Plongée dans l’atelier et le processus de fabrication
Fanny, infographiste mais aussi « petites mains » à l’atelier, souhaite me montrer comment se fabrique une petite pochette comme celles-ci :
Elle m’explique que les images décidées par Didier Bertrand sont retravaillées à l’ordinateur – c’est la partie infographie, puis imprimées sur du papier transfert textile. On part chercher un portrait dans le tiroir afin que Fanny nous fasse une démonstration.
Il nous faut ensuite un petit morceau de tissu…
… et un flocage. C’est devant cette machine appelée « la presse » que tout va s’assembler : le portrait, le tissu et le cadre floqué.La presse chauffe, et quand on relève la partie haute de la machine, voilà ce que l’on trouve :
Mais ce n’est pas terminé. Il faut encore ajouter un strass au tissu, grâce à cet outil gris que vous apercevez sur la table. Fanny y déposera le strass, avant de le visser et de le refermer avec la « griffe » (ce qui fait tenir le strass).Dans la foulée, j’assiste au pailletage, ultime finition de la création. Fanny dépose un petit trait de colle sur le motif, et plonge une cuillère à soupe dans le bac à paillettes, qu’elle saupoudre sur le tissu. Voilà, nous venons de « pailleter » le tissu.
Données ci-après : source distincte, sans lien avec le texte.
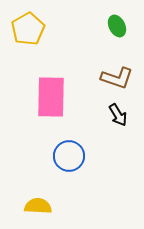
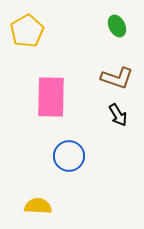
yellow pentagon: moved 1 px left, 2 px down
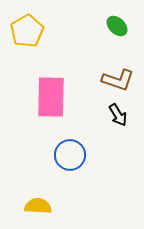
green ellipse: rotated 20 degrees counterclockwise
brown L-shape: moved 1 px right, 2 px down
blue circle: moved 1 px right, 1 px up
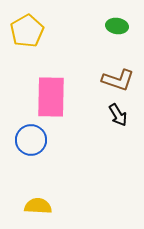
green ellipse: rotated 35 degrees counterclockwise
blue circle: moved 39 px left, 15 px up
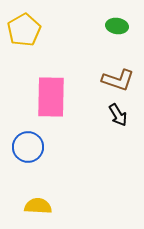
yellow pentagon: moved 3 px left, 1 px up
blue circle: moved 3 px left, 7 px down
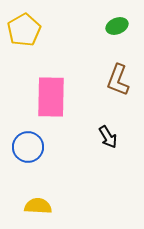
green ellipse: rotated 30 degrees counterclockwise
brown L-shape: rotated 92 degrees clockwise
black arrow: moved 10 px left, 22 px down
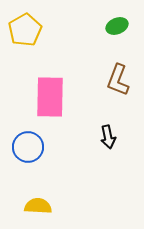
yellow pentagon: moved 1 px right
pink rectangle: moved 1 px left
black arrow: rotated 20 degrees clockwise
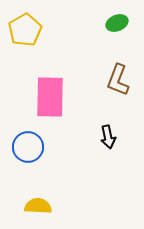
green ellipse: moved 3 px up
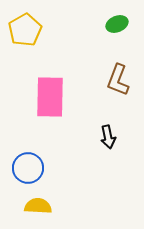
green ellipse: moved 1 px down
blue circle: moved 21 px down
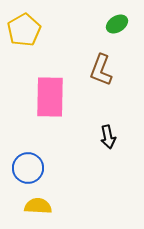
green ellipse: rotated 10 degrees counterclockwise
yellow pentagon: moved 1 px left
brown L-shape: moved 17 px left, 10 px up
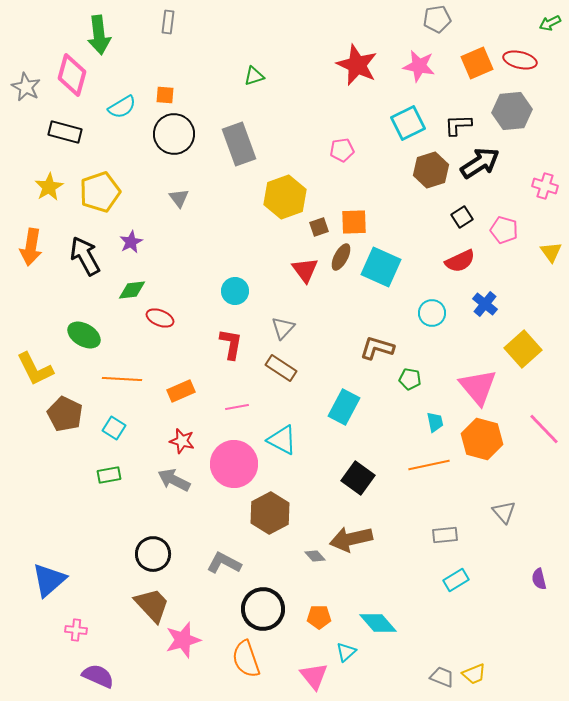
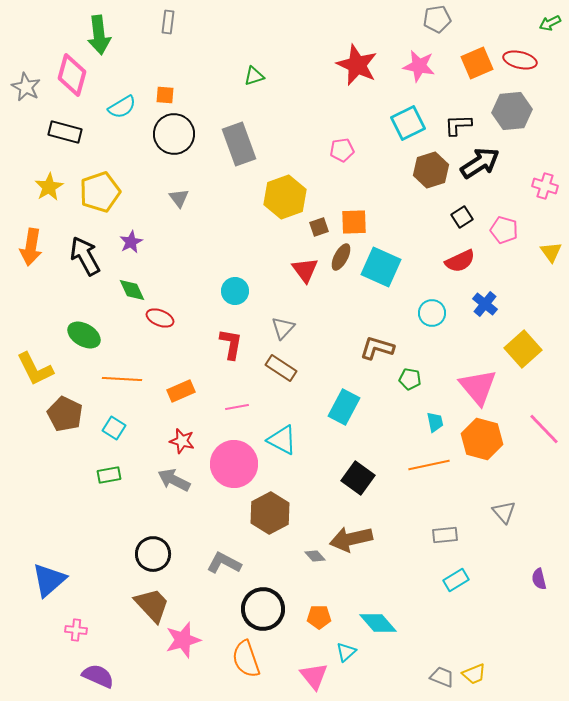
green diamond at (132, 290): rotated 72 degrees clockwise
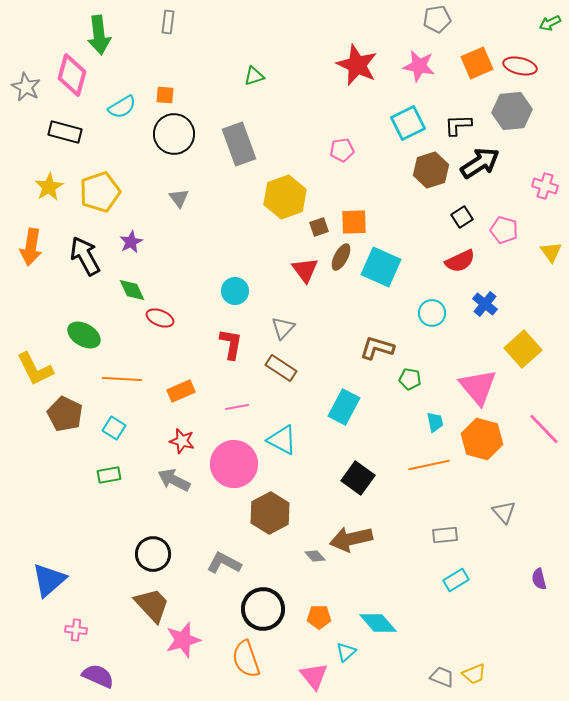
red ellipse at (520, 60): moved 6 px down
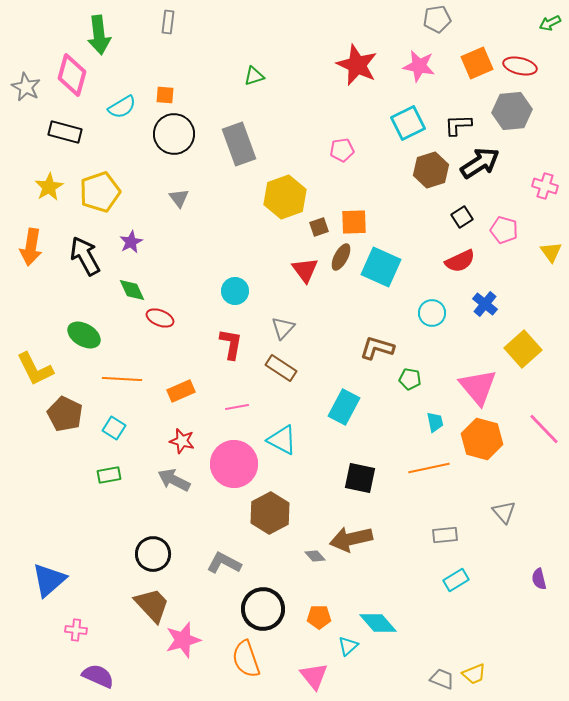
orange line at (429, 465): moved 3 px down
black square at (358, 478): moved 2 px right; rotated 24 degrees counterclockwise
cyan triangle at (346, 652): moved 2 px right, 6 px up
gray trapezoid at (442, 677): moved 2 px down
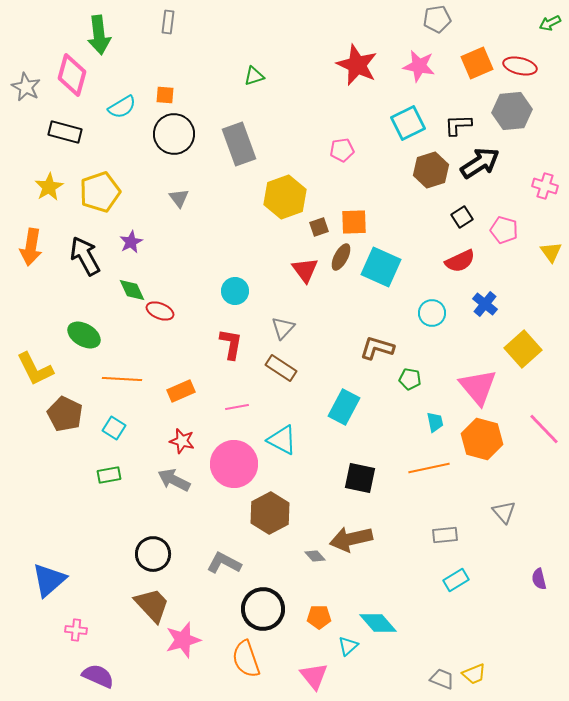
red ellipse at (160, 318): moved 7 px up
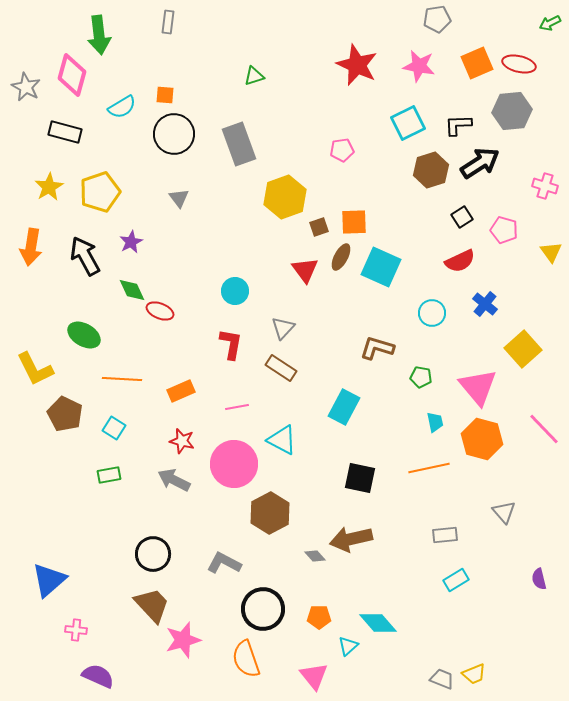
red ellipse at (520, 66): moved 1 px left, 2 px up
green pentagon at (410, 379): moved 11 px right, 2 px up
Ces petits rectangles de tissu sont ensuite envoyés aux usines partenaires, chargées de monter les sacs. Ce qui veut dire qu’à part cette étape finale, tout a d’abord soigneusement été préparé à la main au préalable.
Quand j’interroge Didier Bertrand sur la fourchette des prix pratiqués, jugée un peu élevée par certains, le créateur raconte :
« Les Cakes de Bertrand se positionnent ainsi : notre marge n’est pas gigantesque, mais nos prix sont ce qu’ils sont car nous sommes une entreprise française comme il en existe de moins en moins. Les conditions de travail à l’atelier sont très conviviales, et nous préparons toutes les commandes avec soin. Résister à la tentation de la délocalisation de la production est une chose; la deuxième c’est que nous ciblons une clientèle de collectionneuses. Il est sûr que l’on ne s’achète pas un produit les Cakes de Bertrand comme on achète un sac dans une enseigne de prêt-à-porter de centre commercial. Nous visons l’achat coup de coeur – voulu, désiré, réfléchi, sublimé, jouissif – plutôt que la consommation utilitaire à durée de vie limitée. Les Cakes de Bertrand proposent une gamme de produits irréprochables, qui tient sur la durée. C’est notre gage de qualité. »
Les 2 boutiques à Paris
– 137 Rue Vieille Du Temple, dans le 3e arrondissement – 7 rue Bourdaloue, dans le 9e arrondissement
Les Cakes de Bertrand proposent des sacs, des portefeuilles, des vestes, des bijoux, des savions, des accessoires, des violettes… Découvrez toute la collection par ici.
La marque vient également de lancer une nouvelle ligne, intitulée École Française, mixte et à l’imaginaire plus rock’n roll et cabinet de curiosité.